- **Task brief**: Please rewrite these entries, swapping "Paris" for "Lyon" everywhere it appears and keeping all other text the same.

- **Input data**:
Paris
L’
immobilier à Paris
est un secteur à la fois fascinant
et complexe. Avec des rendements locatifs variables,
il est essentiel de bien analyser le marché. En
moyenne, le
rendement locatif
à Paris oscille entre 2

- **Task response**:
Lyon
L’
immobilier à Lyon
est un secteur à la fois fascinant
et complexe. Avec des rendements locatifs variables,
il est essentiel de bien analyser le marché. En
moyenne, le
rendement locatif
à Lyon oscille entre 2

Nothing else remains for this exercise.